SERANG, BI – Aliansi Independen Peduli Publik (ALIPP) mempertanyakan kepemilikan saham sebesar 49 persen di Bank Banten. Hal itu diungkapkan Direktur Eksekutif ALIPP, Uday Syuhada, saat Diskusi Publik menyambut New Normal dengan tema “Nasib Bank Banten: Dibawa ke Mana Uang Rakyat?” di Cafe Umah Kite, Taktakan, Kota Serang, Minggu (14/6/2020).

Dikatakan Uday Syuhada, selama ini Bank Banten dan PT Banten Global Development tidak pernah transparan mengungkapkan siapa pemilik sebagian saham di bank daerah itu. Pemerintah Provinsi Banten sendiri memiliki saham 51 persen.

“Sebanyak 49 saham goib ini punya siapa? Jangan-jangan mereka adalah mafia,” ujar Uday, Minggu (14/6/2020).

Uday menyatakan, kepemilikan saham itu perlu diungkap agar publik tahu. Pasalnya, selama berdiri sampai saat ini Bank Banten selalu rugi dan tidak pernah untung satu rupiah pun. Alasan manajemen bahwa ASN yang menyebabkan kerugian Bank Banten menurutnya tidak masuk awal. Sejak awal Uday mengaku sudah mencium aroma busuk di BGD dan lingkungan Bank Banten.

“Konyol kalau disebut ASN penyebab kredit macet. Saya curiga pemilik saham siluman ini yang kreditnya macet,” katanya.

Karena itu menurutnya, yang harus dilakukan Gubernur Banten adalah membongkar semua hal yang terjadi di BGD dan Bank Banten selama ini. Termasuk mengganti jajaran direksi yang tidak profesional dan tidak mampu menyehatkan Bank Banten. Sebab, percuma bila semua tidak diungkap kepada publik dan menyuntikkan dana bila hanya mengulur kematian Bank Banten.

“Ini uang rakyat yang harus diselamatkan,” kata Uday.
 
Di tempat sama, Koordinator Indonesian Corruption Watch (ICW), Adnan Topan Husodo mengatakan, masalah yang dihadapi bank daerah biasanya sama.

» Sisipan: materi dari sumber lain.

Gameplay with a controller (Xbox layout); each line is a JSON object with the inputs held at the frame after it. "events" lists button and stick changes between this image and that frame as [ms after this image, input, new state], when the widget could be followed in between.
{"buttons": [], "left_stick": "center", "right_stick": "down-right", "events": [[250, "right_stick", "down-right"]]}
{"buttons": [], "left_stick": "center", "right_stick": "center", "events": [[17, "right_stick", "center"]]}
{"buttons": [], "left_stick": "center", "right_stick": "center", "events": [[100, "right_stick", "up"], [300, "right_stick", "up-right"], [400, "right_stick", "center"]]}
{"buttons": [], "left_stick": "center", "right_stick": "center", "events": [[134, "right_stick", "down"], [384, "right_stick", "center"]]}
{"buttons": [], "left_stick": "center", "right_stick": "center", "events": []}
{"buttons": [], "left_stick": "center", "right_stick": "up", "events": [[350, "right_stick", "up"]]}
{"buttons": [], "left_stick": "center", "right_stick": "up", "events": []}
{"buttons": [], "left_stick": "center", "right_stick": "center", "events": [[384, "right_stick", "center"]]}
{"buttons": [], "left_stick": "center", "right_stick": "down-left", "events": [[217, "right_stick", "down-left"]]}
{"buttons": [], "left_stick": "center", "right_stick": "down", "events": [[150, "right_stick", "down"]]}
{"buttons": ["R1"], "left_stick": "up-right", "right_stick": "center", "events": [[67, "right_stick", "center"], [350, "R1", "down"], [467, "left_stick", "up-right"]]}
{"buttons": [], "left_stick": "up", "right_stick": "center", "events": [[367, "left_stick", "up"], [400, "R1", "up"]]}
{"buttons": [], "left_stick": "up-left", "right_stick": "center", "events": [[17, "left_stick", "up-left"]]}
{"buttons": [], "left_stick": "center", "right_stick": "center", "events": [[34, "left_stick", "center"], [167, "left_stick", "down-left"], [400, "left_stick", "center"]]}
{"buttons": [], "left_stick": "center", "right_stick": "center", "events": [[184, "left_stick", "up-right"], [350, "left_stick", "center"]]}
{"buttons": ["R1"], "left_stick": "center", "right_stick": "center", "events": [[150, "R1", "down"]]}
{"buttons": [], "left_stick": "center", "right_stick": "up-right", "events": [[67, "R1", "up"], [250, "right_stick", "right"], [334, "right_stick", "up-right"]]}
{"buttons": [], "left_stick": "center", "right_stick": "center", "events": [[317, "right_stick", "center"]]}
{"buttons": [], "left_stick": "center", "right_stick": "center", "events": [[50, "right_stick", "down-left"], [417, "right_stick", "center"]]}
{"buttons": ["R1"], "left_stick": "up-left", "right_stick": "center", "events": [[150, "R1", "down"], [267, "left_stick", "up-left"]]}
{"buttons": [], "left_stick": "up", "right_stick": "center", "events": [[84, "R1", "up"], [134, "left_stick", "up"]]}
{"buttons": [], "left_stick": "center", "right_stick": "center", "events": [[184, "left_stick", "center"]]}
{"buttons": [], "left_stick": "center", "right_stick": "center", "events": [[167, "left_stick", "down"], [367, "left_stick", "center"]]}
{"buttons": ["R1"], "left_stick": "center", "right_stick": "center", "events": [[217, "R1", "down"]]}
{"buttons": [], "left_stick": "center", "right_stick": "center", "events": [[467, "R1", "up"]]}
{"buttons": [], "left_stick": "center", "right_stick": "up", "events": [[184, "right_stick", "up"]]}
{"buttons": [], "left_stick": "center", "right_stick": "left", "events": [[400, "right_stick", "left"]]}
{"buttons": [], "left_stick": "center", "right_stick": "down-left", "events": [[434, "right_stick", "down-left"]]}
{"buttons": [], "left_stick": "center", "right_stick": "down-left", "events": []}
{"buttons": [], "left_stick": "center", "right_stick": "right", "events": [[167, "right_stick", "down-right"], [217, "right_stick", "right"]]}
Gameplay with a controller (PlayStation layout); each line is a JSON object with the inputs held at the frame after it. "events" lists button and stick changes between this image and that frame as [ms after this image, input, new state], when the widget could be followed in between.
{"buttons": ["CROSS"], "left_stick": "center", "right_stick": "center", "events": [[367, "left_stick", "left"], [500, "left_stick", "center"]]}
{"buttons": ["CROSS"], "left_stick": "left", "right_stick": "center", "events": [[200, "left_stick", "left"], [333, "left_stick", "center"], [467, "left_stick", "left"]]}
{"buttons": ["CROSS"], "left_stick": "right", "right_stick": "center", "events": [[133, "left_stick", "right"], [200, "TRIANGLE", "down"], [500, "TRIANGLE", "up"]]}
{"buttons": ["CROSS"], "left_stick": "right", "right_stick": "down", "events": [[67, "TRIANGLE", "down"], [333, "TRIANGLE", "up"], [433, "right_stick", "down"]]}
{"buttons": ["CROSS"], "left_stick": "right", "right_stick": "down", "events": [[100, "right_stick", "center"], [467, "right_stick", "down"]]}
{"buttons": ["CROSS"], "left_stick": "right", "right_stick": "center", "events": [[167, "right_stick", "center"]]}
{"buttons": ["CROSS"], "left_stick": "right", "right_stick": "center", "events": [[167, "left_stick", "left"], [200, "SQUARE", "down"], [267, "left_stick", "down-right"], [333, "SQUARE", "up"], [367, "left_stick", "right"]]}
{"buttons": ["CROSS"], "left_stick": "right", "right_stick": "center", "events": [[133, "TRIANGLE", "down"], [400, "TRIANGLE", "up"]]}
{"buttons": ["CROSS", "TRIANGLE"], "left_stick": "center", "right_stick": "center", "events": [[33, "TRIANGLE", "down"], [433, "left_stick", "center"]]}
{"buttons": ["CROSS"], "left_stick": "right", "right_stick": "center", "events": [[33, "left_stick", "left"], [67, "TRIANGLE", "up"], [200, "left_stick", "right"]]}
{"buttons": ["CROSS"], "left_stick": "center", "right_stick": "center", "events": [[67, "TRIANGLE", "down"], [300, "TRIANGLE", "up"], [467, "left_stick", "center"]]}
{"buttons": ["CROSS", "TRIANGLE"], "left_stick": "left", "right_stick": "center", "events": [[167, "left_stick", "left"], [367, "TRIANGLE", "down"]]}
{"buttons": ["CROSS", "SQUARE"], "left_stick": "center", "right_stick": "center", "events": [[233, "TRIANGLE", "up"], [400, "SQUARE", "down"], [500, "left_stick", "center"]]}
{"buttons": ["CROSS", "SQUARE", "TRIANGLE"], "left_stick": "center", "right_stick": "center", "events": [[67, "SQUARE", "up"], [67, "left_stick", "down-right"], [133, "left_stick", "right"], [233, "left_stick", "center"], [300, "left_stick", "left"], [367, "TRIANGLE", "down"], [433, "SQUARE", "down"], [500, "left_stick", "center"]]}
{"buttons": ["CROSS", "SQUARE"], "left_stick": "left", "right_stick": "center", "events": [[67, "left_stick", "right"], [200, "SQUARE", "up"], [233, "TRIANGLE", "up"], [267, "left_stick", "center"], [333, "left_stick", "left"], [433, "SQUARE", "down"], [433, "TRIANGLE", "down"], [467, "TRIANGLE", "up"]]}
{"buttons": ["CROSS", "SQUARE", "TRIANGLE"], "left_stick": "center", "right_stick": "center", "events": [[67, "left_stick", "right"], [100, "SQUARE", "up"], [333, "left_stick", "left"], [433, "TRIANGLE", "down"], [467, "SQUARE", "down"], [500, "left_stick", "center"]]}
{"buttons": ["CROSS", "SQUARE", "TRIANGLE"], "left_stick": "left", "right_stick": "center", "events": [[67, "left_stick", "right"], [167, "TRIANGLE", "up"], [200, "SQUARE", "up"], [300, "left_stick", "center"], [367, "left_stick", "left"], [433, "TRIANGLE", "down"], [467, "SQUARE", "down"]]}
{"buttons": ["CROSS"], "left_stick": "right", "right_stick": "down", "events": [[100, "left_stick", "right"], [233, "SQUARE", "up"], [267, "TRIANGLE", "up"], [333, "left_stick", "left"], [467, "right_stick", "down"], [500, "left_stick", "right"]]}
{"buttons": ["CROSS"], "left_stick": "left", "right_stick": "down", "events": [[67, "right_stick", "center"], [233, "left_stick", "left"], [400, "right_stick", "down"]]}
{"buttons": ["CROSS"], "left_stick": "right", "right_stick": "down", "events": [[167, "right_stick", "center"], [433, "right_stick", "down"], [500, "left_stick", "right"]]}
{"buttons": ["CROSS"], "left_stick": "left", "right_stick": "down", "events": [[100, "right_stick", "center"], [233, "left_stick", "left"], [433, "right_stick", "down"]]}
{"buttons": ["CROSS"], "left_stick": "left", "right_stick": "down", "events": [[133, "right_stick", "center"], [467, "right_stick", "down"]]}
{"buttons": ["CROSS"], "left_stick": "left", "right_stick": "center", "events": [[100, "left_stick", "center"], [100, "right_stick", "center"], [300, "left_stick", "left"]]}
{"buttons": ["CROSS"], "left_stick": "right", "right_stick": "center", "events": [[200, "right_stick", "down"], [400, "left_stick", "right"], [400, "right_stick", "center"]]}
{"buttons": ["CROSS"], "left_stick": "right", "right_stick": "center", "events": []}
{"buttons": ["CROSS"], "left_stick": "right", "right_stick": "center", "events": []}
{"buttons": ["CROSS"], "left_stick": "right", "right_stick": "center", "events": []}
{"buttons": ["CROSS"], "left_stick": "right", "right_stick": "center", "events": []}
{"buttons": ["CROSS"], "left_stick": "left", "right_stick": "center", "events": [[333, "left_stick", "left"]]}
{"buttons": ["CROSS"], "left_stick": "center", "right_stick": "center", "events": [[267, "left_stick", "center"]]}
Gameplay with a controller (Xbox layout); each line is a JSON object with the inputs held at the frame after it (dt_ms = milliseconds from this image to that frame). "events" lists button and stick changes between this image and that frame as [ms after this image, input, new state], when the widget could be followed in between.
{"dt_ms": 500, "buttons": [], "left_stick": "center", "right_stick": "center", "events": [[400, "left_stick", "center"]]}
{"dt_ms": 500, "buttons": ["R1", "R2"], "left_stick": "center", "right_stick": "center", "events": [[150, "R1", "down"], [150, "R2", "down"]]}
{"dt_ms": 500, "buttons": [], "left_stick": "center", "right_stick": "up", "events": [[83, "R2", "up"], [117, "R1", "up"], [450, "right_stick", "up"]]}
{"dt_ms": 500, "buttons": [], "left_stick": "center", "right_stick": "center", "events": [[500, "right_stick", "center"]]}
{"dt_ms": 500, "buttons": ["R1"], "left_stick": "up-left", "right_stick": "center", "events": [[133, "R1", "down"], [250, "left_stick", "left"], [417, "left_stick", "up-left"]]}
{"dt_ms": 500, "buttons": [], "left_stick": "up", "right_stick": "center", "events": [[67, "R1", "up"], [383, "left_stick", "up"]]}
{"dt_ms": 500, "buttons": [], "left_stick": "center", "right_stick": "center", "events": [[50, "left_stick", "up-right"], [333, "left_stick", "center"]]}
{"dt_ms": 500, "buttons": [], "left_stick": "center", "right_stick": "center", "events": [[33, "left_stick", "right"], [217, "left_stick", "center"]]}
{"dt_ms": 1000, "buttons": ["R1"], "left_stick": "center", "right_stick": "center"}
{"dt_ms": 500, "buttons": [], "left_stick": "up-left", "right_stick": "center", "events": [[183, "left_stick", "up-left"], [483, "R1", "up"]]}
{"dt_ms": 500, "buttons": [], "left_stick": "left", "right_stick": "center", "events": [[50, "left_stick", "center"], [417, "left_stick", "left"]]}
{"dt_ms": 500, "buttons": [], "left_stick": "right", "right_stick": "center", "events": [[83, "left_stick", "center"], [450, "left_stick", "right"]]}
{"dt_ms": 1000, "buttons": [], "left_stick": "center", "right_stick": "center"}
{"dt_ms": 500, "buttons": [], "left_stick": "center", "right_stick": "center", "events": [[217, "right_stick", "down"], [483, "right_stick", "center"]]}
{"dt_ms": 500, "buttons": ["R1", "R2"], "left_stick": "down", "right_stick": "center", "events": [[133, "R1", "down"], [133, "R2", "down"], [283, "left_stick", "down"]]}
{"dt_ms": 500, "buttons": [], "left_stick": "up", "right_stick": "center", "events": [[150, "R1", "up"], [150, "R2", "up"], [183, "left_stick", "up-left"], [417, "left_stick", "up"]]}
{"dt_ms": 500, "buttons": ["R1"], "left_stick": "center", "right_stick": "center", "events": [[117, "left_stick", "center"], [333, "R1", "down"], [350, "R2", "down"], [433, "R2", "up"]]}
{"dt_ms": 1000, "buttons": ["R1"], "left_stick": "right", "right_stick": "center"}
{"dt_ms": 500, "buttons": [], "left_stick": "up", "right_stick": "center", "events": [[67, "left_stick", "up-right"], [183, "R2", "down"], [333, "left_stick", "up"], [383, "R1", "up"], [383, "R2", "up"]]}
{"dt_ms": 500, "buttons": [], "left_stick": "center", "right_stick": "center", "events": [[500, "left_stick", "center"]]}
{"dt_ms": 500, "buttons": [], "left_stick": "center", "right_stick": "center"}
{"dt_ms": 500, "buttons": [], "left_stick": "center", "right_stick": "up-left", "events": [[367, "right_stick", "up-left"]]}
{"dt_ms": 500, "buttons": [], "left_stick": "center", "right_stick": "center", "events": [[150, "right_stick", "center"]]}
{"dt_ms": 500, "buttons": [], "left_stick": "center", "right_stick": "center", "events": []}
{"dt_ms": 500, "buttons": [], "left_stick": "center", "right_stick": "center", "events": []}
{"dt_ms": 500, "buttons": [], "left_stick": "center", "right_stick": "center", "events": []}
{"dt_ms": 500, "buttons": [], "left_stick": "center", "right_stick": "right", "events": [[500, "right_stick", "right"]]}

Secara umum, masalah yang dihadapi adalah lemahnya pengendalian internal, pengawasan yang tidak jelas, dan yang paling penting adalah urgensi mengapa perlu ada bank daerah. Bila bank daerah didirikan hanya untuk mengelola keuangan daerah, maka bank swasta semestinya menjadi pilihan terbaik karena memiliki modal dan infrastruktur yang sangat besar sehingga keberadaan uang rakyat aman.

Ia kemudian menyebutkan sejumlah perusahaan besar yang nilai investasinya sangat besar seperti Gojek, Apple, dan Samsung yang tidak memiliki bank sendiri dan lebih memiliki mempercayakan pengelolaan keuangan perusahaan di bank swasta. Apalagi, temuan Badan Pemeriksa Keuangan (BPK) tahun 2019 ada potensi kerugian keuangan negara sebesar Rp440 miliar di 10 bank daerah. Sayang BPK tidak menyebutkan bank daerah yang dimaksud.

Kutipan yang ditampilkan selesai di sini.